Reconciliación. Es la palabra más repetida tras la declaración que todos los candidatos y todas las instituciones hicieron al reconocer el triunfo de Andrés Manuel López Obrador en la presidencia. Tienen razón: México necesita reconciliación. Pero la ha necesitado desde hace décadas por diversos motivos y no todos de índole política: por la violencia e inseguridad, por la corrupción e impunidad, por el utilitarismo cultural y económico, por la segregación social y la esquizofrenia moral.
El triunfo de López Obrador parece absoluto, los datos preliminares parecen asemejarse a lo que las encuestas dijeron a lo largo de la contienda: No sólo aventajaba a sus opositores, los superaba por un gran margen. Había un escondido clamor popular que fue difícil interpretar para ciertas instituciones y organizaciones, para diferentes grupos sociales que no sólo manifestaron su oposición al candidato tabasqueño y a sus ideas sino que bordearon la frontera del insulto contra él y contra sus simpatizantes.
Pero López Obrador tampoco está libre de este pecado. El señalamiento fácil de sus críticos como malquerientes, miembros o marionetas de una mafia inmoralmente poderosa también exige camino de perdón, reconciliación y proceso de paz.
El primero de julio del 2018 ya se ha convertido en un día histórico para la nación mexicana; no sólo por el triunfo de aquel que buscó tres veces la silla presidencial o porque México tendría el primer presidente de su historia emanado de la oposición de izquierda, sino porque la participación ciudadana en la jornada electoral superó las expectativas, porque a pesar de la gran convulsión social, el proceso electoral transitó con moderados exabruptos y, principalmente, porque las instituciones que llamaron ‘loco’, ‘demente’ y ‘peligro’ a López Obrador, fueron las primeras que extendieron su mano de apoyo, reconocimiento y respeto a aquel que las masas prefirieron con su voto. Algo parece que ha cambiado en esta larga y dolorosa tensión maniquea en la que se había instalado la conciencia mexicana.
Diría Chesterton que uno envejece para el amor y para la mentira pero nunca para el asombro. Y lo que ha sucedido es un asombro en toda regla. Los estrategas militares siempre recomiendan que tras una lucha encarnizada hay que replegarse para fortificar las posiciones pero la reconciliación exige una práctica más audaz: perdonar, descalzarse para andar por lo agreste, saberse vulnerable, necesitado de amistad y armonía.
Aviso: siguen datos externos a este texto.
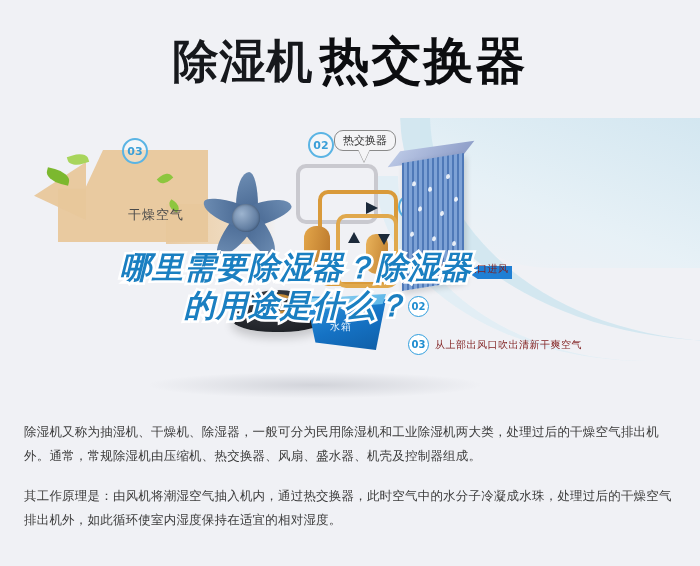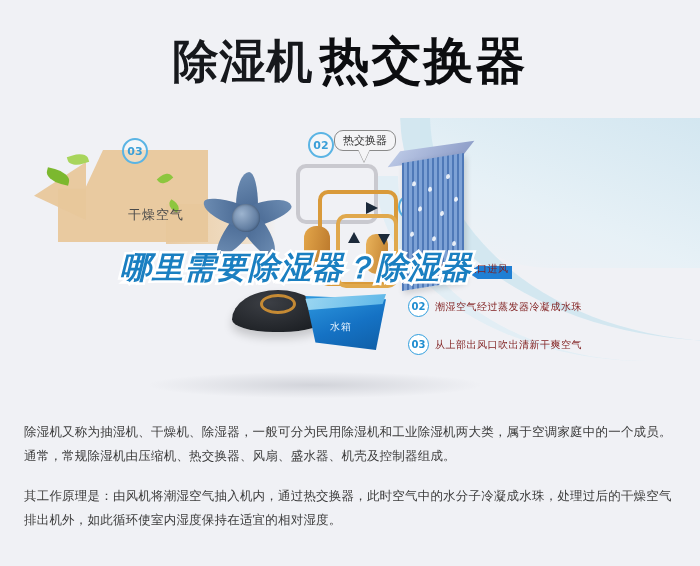"的用途是什么？" span.overlay-line { html: none -> <span>的用途是什么？</span> }
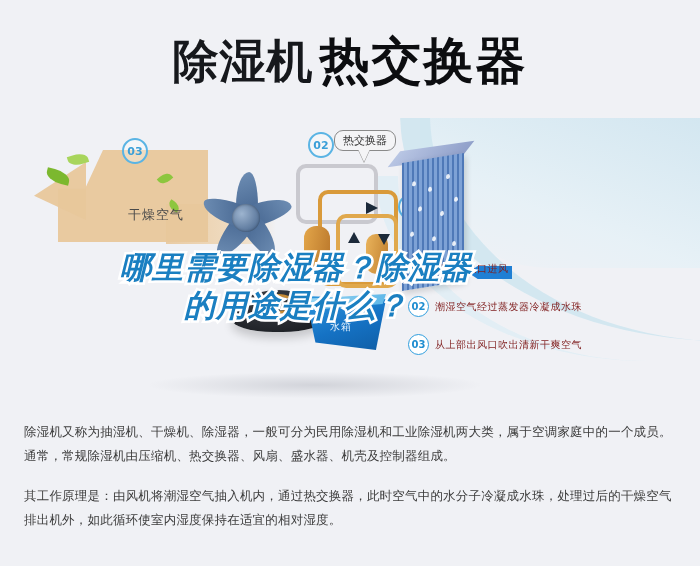"潮湿空气经过蒸发器冷凝成水珠" span.legend-text { html: <span>潮湿空气经过蒸发器冷凝成水珠</span> -> none }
Por supuesto, hay otro camino; el de la vanidad absoluta, el de la autosuficiencia. Pero ya lo dice el adagio: “Cualquier cosa que uno crea por sí mismo, lo aprisiona”. Y nada puede ser peor en estos momentos que apertrecharse en las seguridades del egoísmo. La ciudadanía lo ha comprendido: Ha cumplido con su responsabilidad al salir a votar, pero ahora falta la vigilancia de las autoridades, la participación en el servicio ciudadano y comunitario, el compromiso ético frente a los desafíos políticos y el combate a las degradaciones morales que deben ser revertidas como la violencia, la corrupción y la impunidad.